* Request:
Would you restate the entries below word for word, starting at the first line and ending with the one that has "Ребята молодцы. Очень"?

* Data excerpts:
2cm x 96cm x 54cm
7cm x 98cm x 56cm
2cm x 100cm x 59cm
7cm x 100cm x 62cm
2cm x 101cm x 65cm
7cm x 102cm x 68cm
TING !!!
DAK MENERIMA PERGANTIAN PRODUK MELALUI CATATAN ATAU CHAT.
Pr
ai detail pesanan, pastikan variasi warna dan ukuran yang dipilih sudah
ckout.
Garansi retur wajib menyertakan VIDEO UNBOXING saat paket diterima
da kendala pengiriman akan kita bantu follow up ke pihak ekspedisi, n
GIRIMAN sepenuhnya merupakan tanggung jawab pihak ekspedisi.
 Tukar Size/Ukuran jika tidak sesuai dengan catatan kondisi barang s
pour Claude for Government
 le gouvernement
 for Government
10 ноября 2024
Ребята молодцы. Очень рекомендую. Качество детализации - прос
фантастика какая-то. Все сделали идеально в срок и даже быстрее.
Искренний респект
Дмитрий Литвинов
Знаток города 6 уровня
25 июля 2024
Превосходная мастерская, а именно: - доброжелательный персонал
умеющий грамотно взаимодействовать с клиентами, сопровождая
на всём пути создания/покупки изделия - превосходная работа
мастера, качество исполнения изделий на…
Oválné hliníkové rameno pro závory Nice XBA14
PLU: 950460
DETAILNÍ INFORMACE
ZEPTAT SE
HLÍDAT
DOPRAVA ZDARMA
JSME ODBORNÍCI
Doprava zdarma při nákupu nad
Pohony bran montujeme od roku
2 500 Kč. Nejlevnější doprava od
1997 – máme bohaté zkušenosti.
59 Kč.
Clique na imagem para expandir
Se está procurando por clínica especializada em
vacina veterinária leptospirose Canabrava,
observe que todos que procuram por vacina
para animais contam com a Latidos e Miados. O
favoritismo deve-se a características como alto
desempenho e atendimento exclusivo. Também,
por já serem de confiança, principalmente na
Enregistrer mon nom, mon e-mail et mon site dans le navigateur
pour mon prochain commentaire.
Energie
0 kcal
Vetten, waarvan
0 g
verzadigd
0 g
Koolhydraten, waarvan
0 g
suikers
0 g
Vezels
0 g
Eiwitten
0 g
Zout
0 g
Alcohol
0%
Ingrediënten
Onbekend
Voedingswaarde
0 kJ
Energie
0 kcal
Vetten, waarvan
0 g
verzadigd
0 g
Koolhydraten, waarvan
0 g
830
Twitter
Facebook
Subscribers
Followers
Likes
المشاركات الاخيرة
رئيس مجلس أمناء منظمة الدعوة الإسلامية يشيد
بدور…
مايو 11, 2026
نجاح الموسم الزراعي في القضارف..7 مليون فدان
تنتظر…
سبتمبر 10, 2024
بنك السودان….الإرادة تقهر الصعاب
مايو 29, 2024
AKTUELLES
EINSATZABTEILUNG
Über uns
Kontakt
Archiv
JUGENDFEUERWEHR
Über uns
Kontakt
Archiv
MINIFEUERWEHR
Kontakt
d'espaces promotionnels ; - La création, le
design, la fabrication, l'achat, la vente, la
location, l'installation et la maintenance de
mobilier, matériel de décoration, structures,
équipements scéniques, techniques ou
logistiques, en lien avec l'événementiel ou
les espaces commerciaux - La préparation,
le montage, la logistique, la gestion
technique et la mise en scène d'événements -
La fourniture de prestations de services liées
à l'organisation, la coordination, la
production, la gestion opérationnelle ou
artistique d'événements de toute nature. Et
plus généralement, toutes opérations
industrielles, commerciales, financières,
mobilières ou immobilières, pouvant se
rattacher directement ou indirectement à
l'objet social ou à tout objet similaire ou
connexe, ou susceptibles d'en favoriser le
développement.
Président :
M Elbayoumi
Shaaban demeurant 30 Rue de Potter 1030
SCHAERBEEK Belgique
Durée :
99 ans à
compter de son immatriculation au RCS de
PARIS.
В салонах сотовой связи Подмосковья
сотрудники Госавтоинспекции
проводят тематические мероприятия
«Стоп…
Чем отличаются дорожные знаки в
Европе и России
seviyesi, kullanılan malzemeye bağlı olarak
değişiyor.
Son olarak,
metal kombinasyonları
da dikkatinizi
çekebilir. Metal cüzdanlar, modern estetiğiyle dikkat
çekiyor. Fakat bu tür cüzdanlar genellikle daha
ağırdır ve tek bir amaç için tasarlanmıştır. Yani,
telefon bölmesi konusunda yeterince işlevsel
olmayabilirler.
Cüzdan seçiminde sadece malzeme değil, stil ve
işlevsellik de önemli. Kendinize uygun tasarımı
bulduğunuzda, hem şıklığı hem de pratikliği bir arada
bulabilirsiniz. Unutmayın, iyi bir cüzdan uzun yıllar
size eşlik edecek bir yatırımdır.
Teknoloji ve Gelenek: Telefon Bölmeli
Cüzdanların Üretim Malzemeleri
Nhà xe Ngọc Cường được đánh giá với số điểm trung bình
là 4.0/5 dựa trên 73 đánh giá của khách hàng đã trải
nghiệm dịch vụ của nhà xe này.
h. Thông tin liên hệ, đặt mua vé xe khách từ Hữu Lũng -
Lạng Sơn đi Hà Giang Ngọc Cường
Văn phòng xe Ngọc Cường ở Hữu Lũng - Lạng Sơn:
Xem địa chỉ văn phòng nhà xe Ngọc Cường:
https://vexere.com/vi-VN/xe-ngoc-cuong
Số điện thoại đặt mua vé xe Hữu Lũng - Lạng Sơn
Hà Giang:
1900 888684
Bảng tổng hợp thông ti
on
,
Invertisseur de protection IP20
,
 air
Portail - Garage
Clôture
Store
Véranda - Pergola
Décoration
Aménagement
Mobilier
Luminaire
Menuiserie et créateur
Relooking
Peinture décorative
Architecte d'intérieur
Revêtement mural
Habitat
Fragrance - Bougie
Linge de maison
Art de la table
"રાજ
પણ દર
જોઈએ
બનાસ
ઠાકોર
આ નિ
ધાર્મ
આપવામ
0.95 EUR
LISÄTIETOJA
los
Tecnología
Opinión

* Task output:
2cm x 96cm x 54cm
7cm x 98cm x 56cm
2cm x 100cm x 59cm
7cm x 100cm x 62cm
2cm x 101cm x 65cm
7cm x 102cm x 68cm
TING !!!
DAK MENERIMA PERGANTIAN PRODUK MELALUI CATATAN ATAU CHAT.
Pr
ai detail pesanan, pastikan variasi warna dan ukuran yang dipilih sudah
ckout.
Garansi retur wajib menyertakan VIDEO UNBOXING saat paket diterima
da kendala pengiriman akan kita bantu follow up ke pihak ekspedisi, n
GIRIMAN sepenuhnya merupakan tanggung jawab pihak ekspedisi.
 Tukar Size/Ukuran jika tidak sesuai dengan catatan kondisi barang s
pour Claude for Government
 le gouvernement
 for Government
10 ноября 2024
Ребята молодцы. Очень рекомендую. Качество детализации - прос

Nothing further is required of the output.